1. Please don’t ask if it’s Mexico’s “Independence Day”.
Sorry to break it to you, folks — but Cinco de Mayo is not equivalent to Fourth of July. Before the idea of sombreros, maracas, and margaritas were popularized, the date mainly commemorated the Mexican Army’s incredibly difficult victory over the French Empire at the Battle of Puebla on May 5, 1862. The battle was won under the leadership of General Ignacio Zaragoza.
So, what about Mexico’s Independence Day? Día de la Independencia actually takes place on September 16, 1810, so if you’re just dying to celebrate my country’s independence — you’ll have to wait a couple of months.
2. Please don’t ask your Mexican friend what their plans are.
Now, this one is a classic — it gets me every time.
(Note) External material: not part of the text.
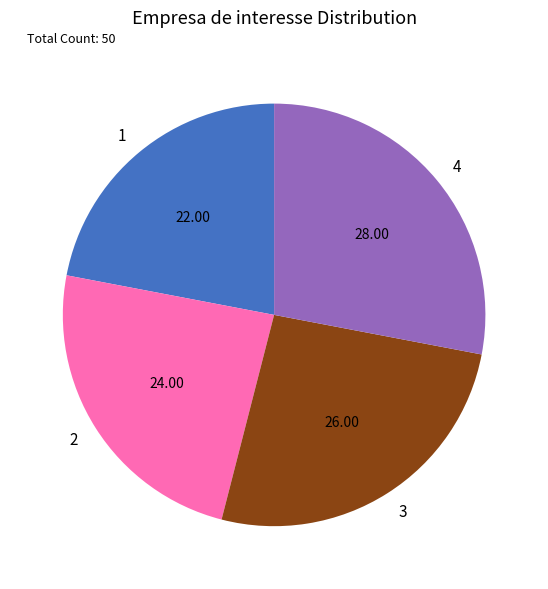

What is the ratio of the value at 1 to the value at 2?

0.9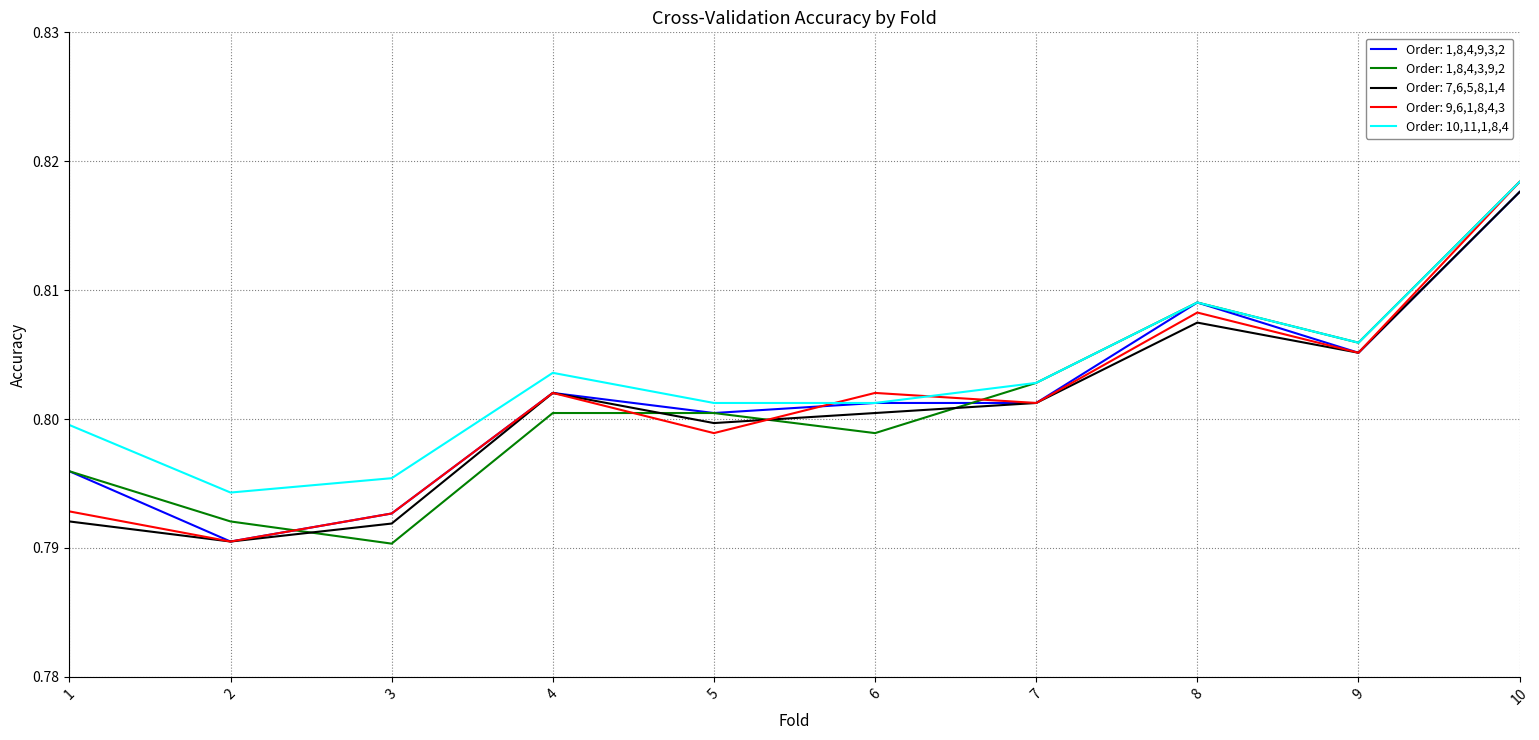

Which category has the highest value in the Order: 1,8,4,9,3,2 series?

10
One of the greatest misconceptions is that all Mexicans go out of their way to celebrate the holiday, but that could not be further from the truth. In Mexico, the holiday is not celebrated nationwide. If there are festivities, however, they take place in Puebla, you know — where the battle actually occurred.
Now, for those of us Mexican-Americans living in the states — it’s a bit different. Yes — you’re going to come across those that are opposed to the commercialization of the holiday, and that is completely okay. Then, you’ll come across those like my family. Though we fully understand the origins of the holiday, we just like to have fun. So, will we probably partake in the taco-eating, margarita-drinking festivities? Yes — but that’s no different than any other Saturday night for us.
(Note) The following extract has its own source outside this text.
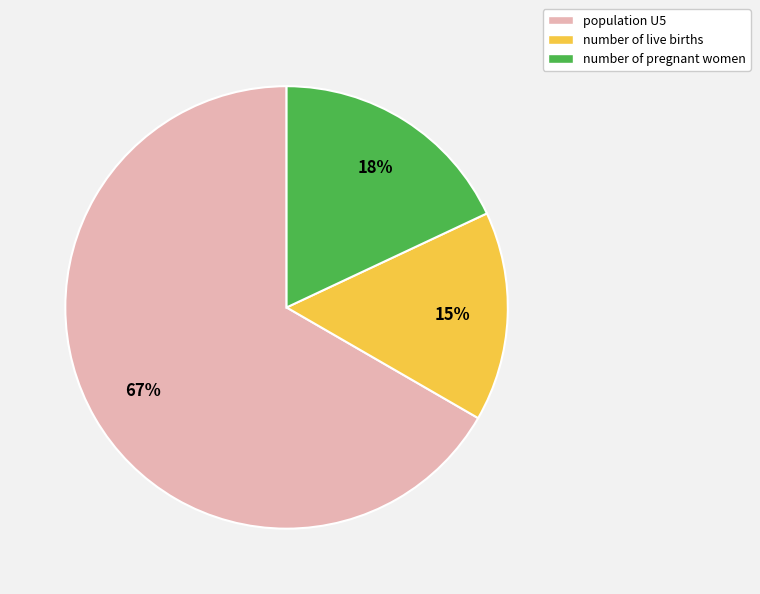

To the nearest percent, what is the average slice percentage?

33%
But, back to the point — best not to assume that your token Mexican friend is going to have elaborate plans for Cinco de Mayo.
3. Please refrain from wearing sombreros, sarapes, fake mustaches, etc.
And, please refrain from taking and/or posting pictures in said attire. It’s a stereotype, it’s offensive, and — it’s not cute. We should all know better than to do this by now.
Now, before you get your panties in a wad — I’m not saying that you shouldn’t celebrate this (fake) holiday, but if you plan to do so — please be mindful of how you do it.